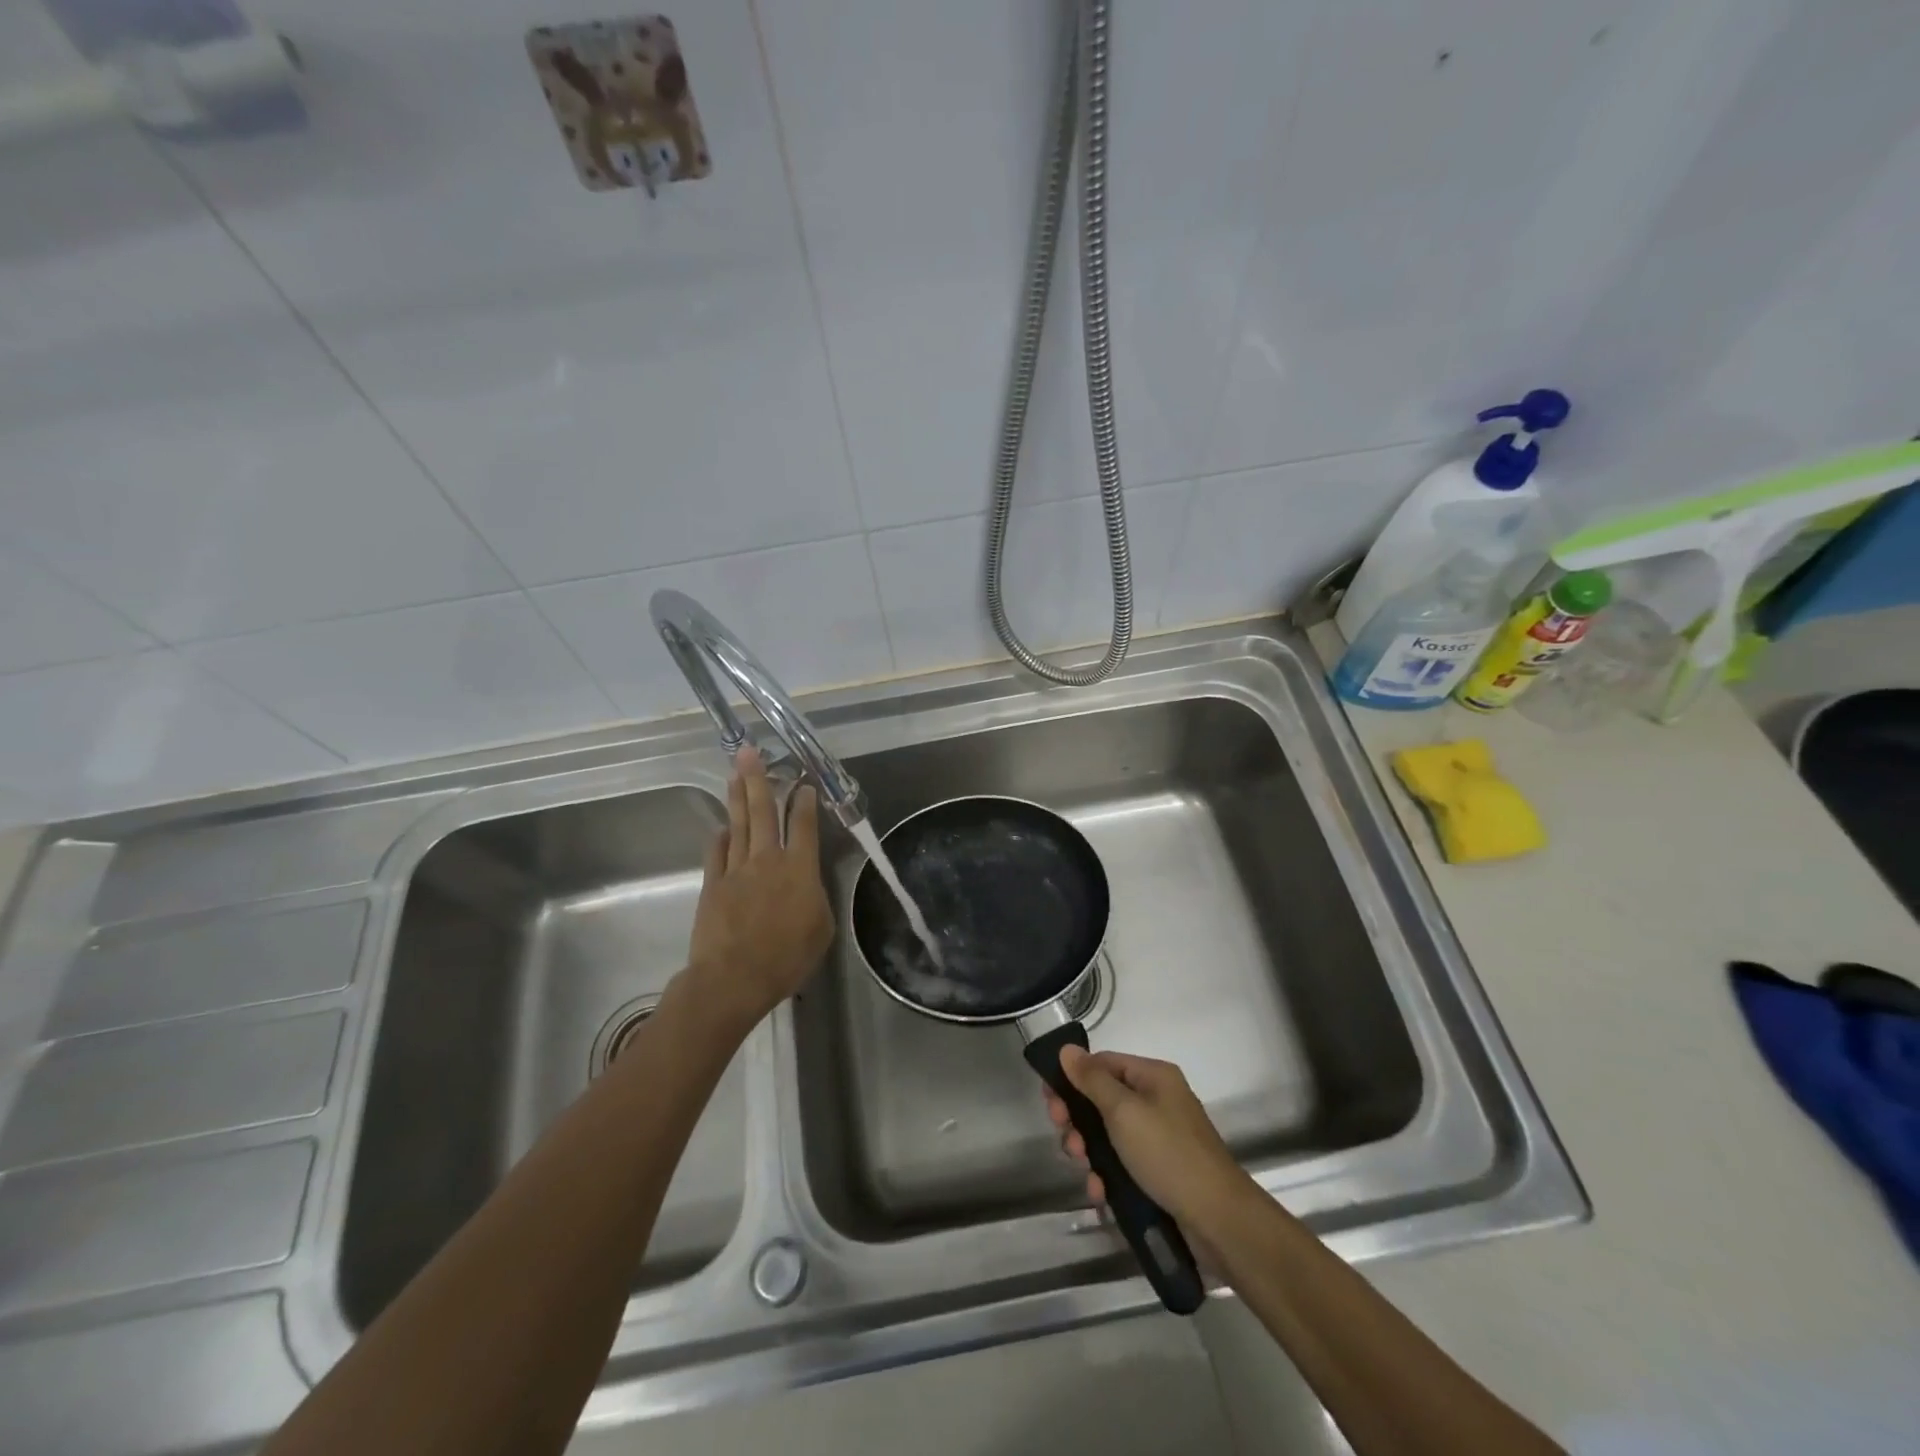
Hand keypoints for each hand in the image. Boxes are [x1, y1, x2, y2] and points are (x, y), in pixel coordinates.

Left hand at [683, 746, 833, 1028]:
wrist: (734, 977)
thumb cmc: (787, 957)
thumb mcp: (821, 929)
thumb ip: (816, 897)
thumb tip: (807, 883)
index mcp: (800, 868)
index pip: (803, 824)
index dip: (803, 801)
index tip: (803, 783)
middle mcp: (768, 859)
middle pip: (763, 812)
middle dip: (759, 779)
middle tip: (751, 752)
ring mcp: (737, 869)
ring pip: (739, 824)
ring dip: (738, 797)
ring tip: (736, 773)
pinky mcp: (714, 883)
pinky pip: (718, 851)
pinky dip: (721, 836)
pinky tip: (723, 825)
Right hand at [1044, 1046, 1251, 1235]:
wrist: (1218, 1220)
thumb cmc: (1168, 1154)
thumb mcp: (1124, 1111)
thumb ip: (1092, 1080)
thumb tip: (1067, 1049)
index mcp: (1153, 1077)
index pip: (1103, 1063)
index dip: (1073, 1078)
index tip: (1049, 1101)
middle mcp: (1156, 1101)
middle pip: (1102, 1100)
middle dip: (1078, 1120)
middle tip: (1068, 1141)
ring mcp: (1158, 1138)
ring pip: (1108, 1135)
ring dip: (1089, 1152)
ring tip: (1085, 1171)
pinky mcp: (1158, 1172)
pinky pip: (1122, 1164)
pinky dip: (1107, 1176)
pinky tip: (1100, 1194)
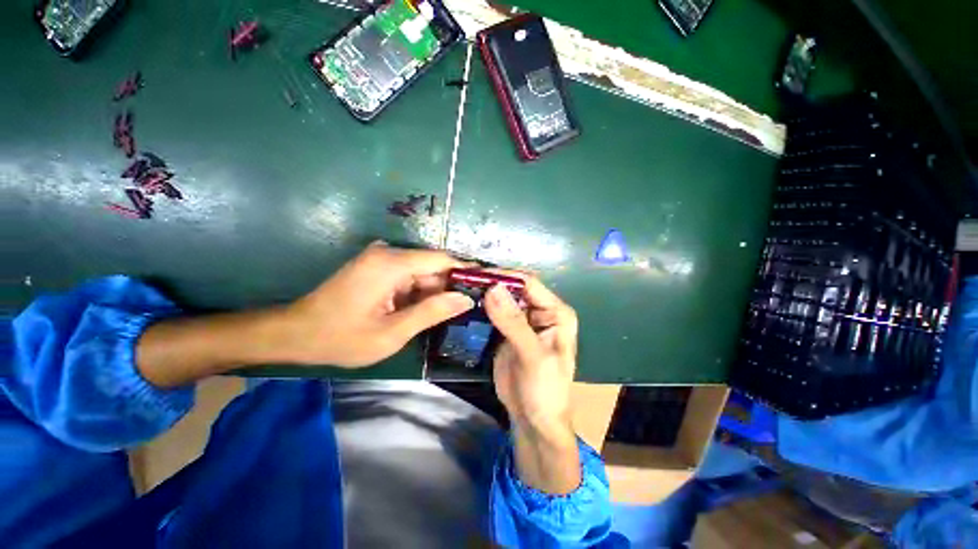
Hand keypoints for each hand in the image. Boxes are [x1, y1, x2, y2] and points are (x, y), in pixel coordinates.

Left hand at [281, 242, 474, 366]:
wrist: (295, 334)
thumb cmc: (341, 337)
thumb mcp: (392, 333)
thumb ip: (431, 312)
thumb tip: (465, 299)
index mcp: (391, 264)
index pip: (441, 259)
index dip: (466, 270)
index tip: (486, 283)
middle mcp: (387, 253)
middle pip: (432, 266)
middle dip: (448, 287)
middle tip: (466, 310)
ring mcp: (381, 259)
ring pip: (422, 272)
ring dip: (433, 292)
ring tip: (446, 315)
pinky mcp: (377, 267)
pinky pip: (408, 276)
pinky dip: (418, 293)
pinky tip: (422, 311)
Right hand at [484, 275, 580, 493]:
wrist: (534, 421)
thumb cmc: (545, 390)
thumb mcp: (532, 356)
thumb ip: (513, 322)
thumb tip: (492, 288)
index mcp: (556, 312)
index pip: (529, 284)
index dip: (505, 277)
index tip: (478, 273)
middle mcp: (541, 311)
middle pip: (515, 289)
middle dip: (492, 284)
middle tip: (464, 279)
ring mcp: (523, 321)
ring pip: (502, 300)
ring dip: (485, 295)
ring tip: (460, 288)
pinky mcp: (508, 331)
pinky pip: (494, 314)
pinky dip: (482, 309)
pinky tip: (465, 304)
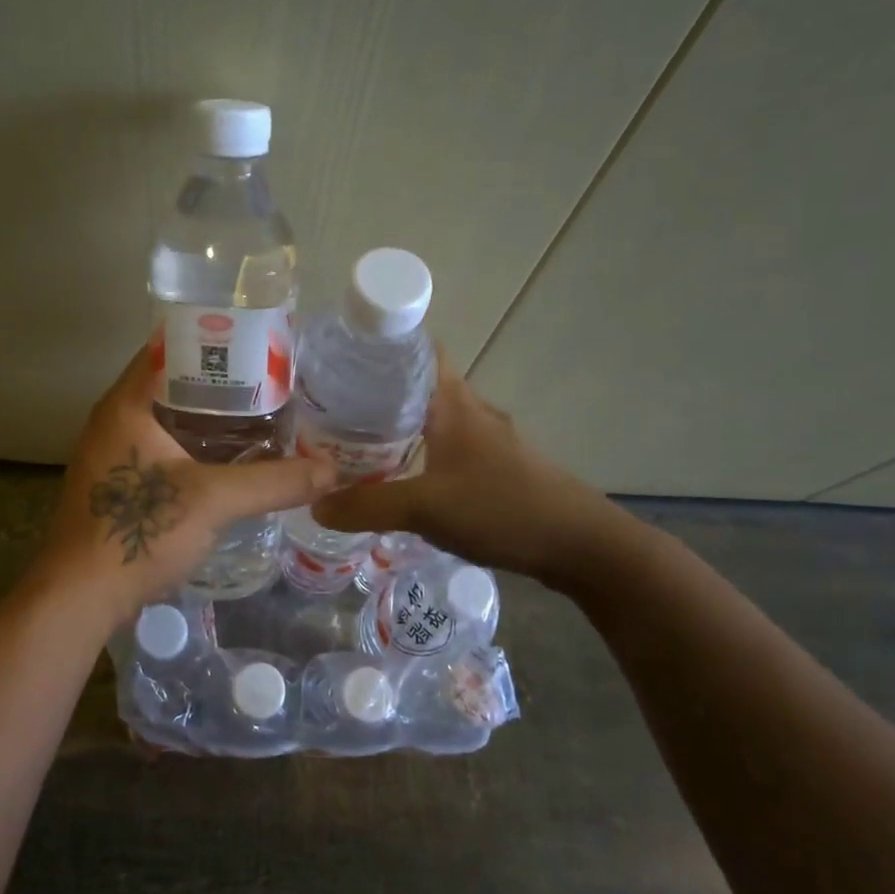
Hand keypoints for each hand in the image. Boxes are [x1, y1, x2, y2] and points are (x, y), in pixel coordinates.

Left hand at [33, 347, 336, 625]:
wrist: (80, 597)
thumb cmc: (138, 531)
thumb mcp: (213, 500)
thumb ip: (274, 481)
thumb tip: (333, 470)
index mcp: (127, 404)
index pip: (170, 348)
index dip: (215, 340)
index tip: (260, 345)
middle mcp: (115, 420)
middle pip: (174, 385)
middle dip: (222, 385)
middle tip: (273, 385)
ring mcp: (114, 455)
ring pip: (170, 421)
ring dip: (211, 420)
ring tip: (262, 419)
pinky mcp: (119, 485)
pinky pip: (164, 451)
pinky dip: (197, 449)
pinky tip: (231, 463)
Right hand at [311, 364, 617, 582]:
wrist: (579, 544)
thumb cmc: (500, 508)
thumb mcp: (424, 508)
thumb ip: (366, 505)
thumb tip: (314, 504)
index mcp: (453, 403)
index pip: (417, 351)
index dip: (381, 349)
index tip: (341, 361)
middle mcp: (473, 412)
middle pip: (421, 387)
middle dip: (380, 394)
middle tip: (335, 412)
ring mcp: (491, 441)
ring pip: (437, 420)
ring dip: (403, 427)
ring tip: (360, 446)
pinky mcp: (501, 468)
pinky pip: (451, 449)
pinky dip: (424, 454)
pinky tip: (406, 481)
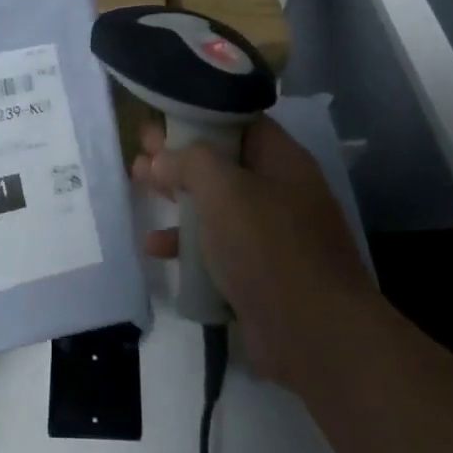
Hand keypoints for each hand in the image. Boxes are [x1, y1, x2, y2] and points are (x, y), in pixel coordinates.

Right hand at [133, 117, 374, 389]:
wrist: (314, 336)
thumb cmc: (268, 247)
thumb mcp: (224, 190)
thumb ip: (189, 162)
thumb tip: (162, 159)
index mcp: (282, 161)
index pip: (240, 121)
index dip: (200, 115)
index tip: (162, 118)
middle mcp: (280, 192)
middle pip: (223, 162)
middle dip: (180, 156)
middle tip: (140, 150)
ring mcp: (272, 235)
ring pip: (216, 204)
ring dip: (178, 195)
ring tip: (137, 184)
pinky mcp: (259, 272)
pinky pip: (217, 246)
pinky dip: (187, 243)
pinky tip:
----------
* [Your goal]: The required output is every line of the data above, set down exactly and stripped of pictures.

* [Answer to the problem]:
Hand keypoints for each hand in the image. Boxes are [x1, y1, x2, y2] and points are (x, y), in pixel coordinates.

Left hand at [683, 746, 833, 1028]:
wrist: (734, 977)
thumb cmc: (787, 957)
thumb mcp: (821, 929)
thumb ip: (816, 897)
thumb tip: (807, 883)
index mcp: (800, 868)
index pip: (803, 824)
index dip: (803, 801)
index tip: (803, 783)
middle mcp: (768, 859)
middle pip: (763, 812)
middle dip: (759, 779)
middle tip: (751, 752)
ring mcp: (737, 869)
ring pip: (739, 824)
ring dip: (738, 797)
ring tip: (736, 773)
pinky mcp: (714, 883)
pinky pip: (718, 851)
pinky dip: (721, 836)
pinky tip: (723, 825)
Right hand at [1044, 1046, 1251, 1235]:
wrist: (1218, 1220)
thumb cmc: (1168, 1154)
thumb mcp: (1124, 1111)
thumb ip: (1092, 1080)
thumb tip: (1067, 1049)
index mcp: (1153, 1077)
index pip: (1103, 1063)
index dip: (1073, 1078)
index tip: (1049, 1101)
middle mcp: (1156, 1101)
middle pip: (1102, 1100)
middle dip: (1078, 1120)
middle tip: (1068, 1141)
ring mcp: (1158, 1138)
ring pip: (1108, 1135)
ring dip: (1089, 1152)
ring tip: (1085, 1171)
pinky mcp: (1158, 1172)
pinky pip: (1122, 1164)
pinky dip: (1107, 1176)
pinky tip: (1100, 1194)
Hand keypoints for each hand in the image. Boxes are [x1, y1, x2, y2] and points are (x, y), in pixel coordinates.

Left hand at [281, 242, 474, 366]:
wrist: (295, 334)
thumb cmc: (341, 337)
thumb mcp: (392, 333)
thumb ip: (431, 312)
thumb tip: (465, 299)
index mcp: (391, 264)
index pip: (441, 259)
index dip: (466, 270)
index tip: (486, 283)
middle mcp: (387, 253)
middle pip: (432, 266)
middle dip: (448, 287)
middle tip: (466, 310)
ring mcp: (381, 259)
ring pip: (422, 272)
ring dip: (433, 292)
ring tip: (446, 315)
pinky mcp: (377, 267)
pinky pip: (408, 276)
pinky dip: (418, 293)
pinky tip: (422, 311)
Right hand at [484, 275, 580, 493]:
wrist: (534, 421)
thumb cmc: (545, 390)
thumb mcp: (532, 356)
thumb ip: (513, 322)
thumb tip: (492, 288)
index mcp: (556, 312)
index pip: (529, 284)
index dip: (505, 277)
index tip: (478, 273)
middle mcp: (541, 311)
middle pip: (515, 289)
middle dip: (492, 284)
middle tip: (464, 279)
ring mcp: (523, 321)
ring pip: (502, 300)
ring dip: (485, 295)
ring tip: (460, 288)
pinky mcp: (508, 331)
pinky pip: (494, 314)
pinky dip: (482, 309)
pinky tip: (465, 304)
Hand keypoints for each hand in the image. Boxes are [x1, y1, x2, y2] and points are (x, y), in pixel coordinates.

Left hand at [33, 347, 336, 625]:
wrist: (80, 597)
thumb cmc: (138, 531)
thumb mcp: (213, 500)
thumb ip: (274, 481)
thumb tip: (333, 470)
index mcp: (127, 404)
index pip: (170, 348)
index dip: (215, 340)
index tip: (260, 345)
middle mcp: (115, 420)
middle pip: (174, 385)
middle dip: (222, 385)
middle tip: (273, 385)
ring mcp: (114, 455)
ring pip: (170, 421)
ring dip: (211, 420)
ring tip: (262, 419)
pinky mcp: (119, 485)
pinky pip: (164, 451)
pinky dip: (197, 449)
pinky tip: (231, 463)
Right hand at [311, 364, 617, 582]:
wrist: (579, 544)
thumb cmc: (500, 508)
thumb mcp: (424, 508)
thumb ip: (366, 505)
thumb tip: (314, 504)
index mcp: (453, 403)
index pip: (417, 351)
index dip: (381, 349)
index tip: (341, 361)
middle mcp: (473, 412)
middle pip: (421, 387)
middle dip: (380, 394)
middle tip: (335, 412)
ring mcp: (491, 441)
ring pip: (437, 420)
ring dip: (403, 427)
ring tip: (360, 446)
pinky mcp: (501, 468)
pinky pip: (451, 449)
pinky dip: (424, 454)
pinky tip: (406, 481)
Hand keypoints for each hand in the image. Boxes are [x1, y1, x2, y2] and points are (x, y), in pixel coordinates.

Right hand at [133, 117, 374, 389]:
wrist: (314, 336)
thumb cmc: (268, 247)
thumb mcp: (224, 190)
thumb ip: (189, 162)
thumb tip: (162, 159)
index mcp: (282, 161)
index pip: (240, 121)
index dip: (200, 115)
index tip: (162, 118)
middle mcp: (280, 192)
middle pip: (223, 162)
middle dip: (180, 156)
middle tip: (140, 150)
ring mcp: (272, 235)
ring pip: (216, 204)
ring dip: (178, 195)
ring tip: (137, 184)
pinky mcp: (259, 272)
pinky pip: (217, 246)
pinky dip: (187, 243)
pinky tip:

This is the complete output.